It seems rather fitting that the first post of my new blog will cover SEO tactics for URLs. Its an area that I have working knowledge of but with the ever changing Search Engine Ranking Factors its something I find I constantly need to check-up on. This post is aimed at trying create a current reference guide to URL SEOs.

Avoid Subdomains where Possible

It always shocks me time and again to see this still being an issue. Although, given a little thought about cloud based implementations (think S3 bucket domain names) it is probably one that is around to stay. After all, should your brand new static site hosted on s3 really benefit from the domain that AWS allows you to use? You would have a collective SEO score of all the other buckets using that domain!

The best way to maintain a good SEO URL score is to keep all your content under the one domain name. But what about all those nice blog.mysite.com and app.mysite.com subdomains? I’m afraid they are all being looked at as separate sites with their own SEO score.

This however is not necessarily a bad thing. For example, it makes sense to maintain an app.mysite.com subdomain separate from your main marketing site. You don’t really need an SEO score for your app. Your main marketing page should be the focus of your SEO tinkering, which will in turn drive more traffic to your site, and more users signing up to use your app.

So when do I need to be concerned with subdomains? When the purpose of your SEO is to drive up the rank of your main domain.

So when do I need to be concerned with subdomains? When the purpose of your SEO is to drive up the rank of your main domain. Take for example a blog subdomain. Most sites have a blog to help drive content based traffic to a marketing site. If you have your marketing site at mysite.com and your blog at blog.mysite.com most search engines will see these as two different sites. You blog may have an amazing rank for your chosen keywords, but these will not be passed on to your marketing site.

Instead, your blog should reside as a sub URL of your main site e.g. mysite.com/blog. Now all the SEO points your blog racks up will also contribute to your main domain.

Search Engines Read Like Humans

Yes, its a network of search bots, but most search engines are programmed to be as human as possible. Whilst a URL with all the special characters under the sun provides all the meaning required for a computer, they provide almost no meaning at all to the average Joe.

Search engines look for URLs that provide the most meaning to humans, so make sure to limit special characters, dates, and numbers, and use-a-url-that-reads-well.com

Keywords in URL Still as Important as Ever

This is one that’s been around for a while, and about the only one I can always remember off the top of my head.

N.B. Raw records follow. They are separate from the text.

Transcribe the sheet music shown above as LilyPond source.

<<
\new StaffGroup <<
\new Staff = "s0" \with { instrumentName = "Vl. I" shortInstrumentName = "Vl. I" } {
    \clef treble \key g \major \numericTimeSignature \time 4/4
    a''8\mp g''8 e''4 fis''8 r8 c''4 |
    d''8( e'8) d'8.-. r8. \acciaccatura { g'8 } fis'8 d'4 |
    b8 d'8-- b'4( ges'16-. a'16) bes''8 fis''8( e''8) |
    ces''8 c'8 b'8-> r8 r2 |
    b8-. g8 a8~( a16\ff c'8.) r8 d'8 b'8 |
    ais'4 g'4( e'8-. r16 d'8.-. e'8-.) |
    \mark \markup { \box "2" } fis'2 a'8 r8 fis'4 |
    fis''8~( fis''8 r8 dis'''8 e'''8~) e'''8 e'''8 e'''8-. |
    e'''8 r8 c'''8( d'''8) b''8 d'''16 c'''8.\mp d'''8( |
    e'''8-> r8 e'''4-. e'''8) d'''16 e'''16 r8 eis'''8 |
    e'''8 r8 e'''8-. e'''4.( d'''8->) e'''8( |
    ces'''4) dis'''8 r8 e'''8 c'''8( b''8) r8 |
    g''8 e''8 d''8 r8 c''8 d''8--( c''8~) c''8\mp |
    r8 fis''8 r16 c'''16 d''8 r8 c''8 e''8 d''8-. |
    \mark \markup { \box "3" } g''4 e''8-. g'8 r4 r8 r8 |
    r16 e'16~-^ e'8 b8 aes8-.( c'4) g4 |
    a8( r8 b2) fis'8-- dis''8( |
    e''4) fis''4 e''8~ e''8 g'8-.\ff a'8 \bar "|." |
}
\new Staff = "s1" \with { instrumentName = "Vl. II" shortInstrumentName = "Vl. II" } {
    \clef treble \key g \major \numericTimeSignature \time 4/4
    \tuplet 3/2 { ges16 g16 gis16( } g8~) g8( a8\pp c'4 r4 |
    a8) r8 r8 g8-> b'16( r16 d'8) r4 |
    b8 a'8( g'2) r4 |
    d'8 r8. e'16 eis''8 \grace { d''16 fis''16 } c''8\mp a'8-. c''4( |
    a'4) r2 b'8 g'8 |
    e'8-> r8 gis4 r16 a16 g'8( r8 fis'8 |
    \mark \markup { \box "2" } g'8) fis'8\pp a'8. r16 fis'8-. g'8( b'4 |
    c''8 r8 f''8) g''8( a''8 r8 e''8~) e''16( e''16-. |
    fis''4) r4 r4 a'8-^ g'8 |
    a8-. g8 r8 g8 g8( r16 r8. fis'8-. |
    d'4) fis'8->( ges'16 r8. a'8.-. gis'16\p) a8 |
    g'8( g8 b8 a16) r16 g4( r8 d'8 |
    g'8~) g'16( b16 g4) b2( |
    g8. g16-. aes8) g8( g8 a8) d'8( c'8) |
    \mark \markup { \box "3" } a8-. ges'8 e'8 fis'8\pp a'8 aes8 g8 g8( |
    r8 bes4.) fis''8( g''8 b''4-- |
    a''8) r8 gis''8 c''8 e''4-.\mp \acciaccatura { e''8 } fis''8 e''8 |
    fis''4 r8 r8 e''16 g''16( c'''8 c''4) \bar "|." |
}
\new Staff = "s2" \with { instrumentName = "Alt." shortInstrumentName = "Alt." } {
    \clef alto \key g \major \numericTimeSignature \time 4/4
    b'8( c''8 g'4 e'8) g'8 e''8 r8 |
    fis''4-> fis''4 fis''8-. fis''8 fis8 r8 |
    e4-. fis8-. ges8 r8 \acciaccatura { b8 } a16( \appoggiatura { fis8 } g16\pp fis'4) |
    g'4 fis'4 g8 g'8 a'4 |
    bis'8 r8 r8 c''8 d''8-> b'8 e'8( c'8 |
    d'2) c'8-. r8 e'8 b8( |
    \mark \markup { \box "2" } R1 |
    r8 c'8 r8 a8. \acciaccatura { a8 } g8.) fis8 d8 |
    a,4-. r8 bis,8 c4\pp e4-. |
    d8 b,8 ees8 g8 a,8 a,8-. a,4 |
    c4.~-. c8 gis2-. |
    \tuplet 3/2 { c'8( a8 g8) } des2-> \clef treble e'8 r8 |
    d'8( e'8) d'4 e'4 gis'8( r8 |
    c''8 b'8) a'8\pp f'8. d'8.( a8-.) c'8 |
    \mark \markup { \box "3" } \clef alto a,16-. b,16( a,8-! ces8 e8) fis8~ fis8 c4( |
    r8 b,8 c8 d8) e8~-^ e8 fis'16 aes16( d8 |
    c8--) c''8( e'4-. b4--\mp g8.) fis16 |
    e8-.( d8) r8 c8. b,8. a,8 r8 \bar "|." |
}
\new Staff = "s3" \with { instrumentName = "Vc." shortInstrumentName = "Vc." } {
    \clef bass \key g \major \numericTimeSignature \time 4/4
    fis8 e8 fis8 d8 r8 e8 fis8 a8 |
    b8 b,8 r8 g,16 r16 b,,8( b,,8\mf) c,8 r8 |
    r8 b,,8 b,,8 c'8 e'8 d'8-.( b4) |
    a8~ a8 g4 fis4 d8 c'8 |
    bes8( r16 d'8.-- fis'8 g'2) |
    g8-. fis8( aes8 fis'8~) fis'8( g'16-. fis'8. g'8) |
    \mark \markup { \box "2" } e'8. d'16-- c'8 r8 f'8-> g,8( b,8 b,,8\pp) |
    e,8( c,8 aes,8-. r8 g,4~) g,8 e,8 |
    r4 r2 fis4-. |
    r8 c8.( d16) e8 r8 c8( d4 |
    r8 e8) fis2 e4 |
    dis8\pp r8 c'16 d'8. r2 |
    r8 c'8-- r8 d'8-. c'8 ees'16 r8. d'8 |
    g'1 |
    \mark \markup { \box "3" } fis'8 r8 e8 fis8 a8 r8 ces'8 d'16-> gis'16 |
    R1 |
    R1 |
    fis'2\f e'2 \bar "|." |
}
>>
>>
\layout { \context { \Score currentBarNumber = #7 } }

It makes a lot of sense that having keywords in your URL, as well as in your content, is really going to get you in the engine’s good books.

Avoid the Multi Page Post

This is one that is so hard to remember, mainly because so many sites adopt the multi-part post mentality.

We’ve all seen it before ‘How to do X (part1)” followed by ‘How to do X (part2)”. For the most part, it makes sense though doesn’t it? No one wants to read War and Peace on a page. We want to quickly read through your well thought out text, and be on to the next thing.

The problem is, from an SEO point of view, you don’t have one nicely written article, conveniently divided up into nice consumable chunks. You have two completely different pages. You have effectively taken your SEO score and halfed it. Add even more parts, and the damage is even greater. What’s worse still is that people tend to link to part 1 only. If the main point of your post resides somewhere on part 2, its likely the page will never rank well as no sites link to part 2.

Instead of writing multi part posts, write single posts with a single point to them. For example, if I was writing about implementing a static site with wercker s3 and cloudfront I may decide that the post will be too long by itself. Some of the implementation steps (like setting s3 up as a static website) could be written about in a separate post, and linked to. In this way, the posts stay short and to the point, but have a single purpose to them which improves your SEO.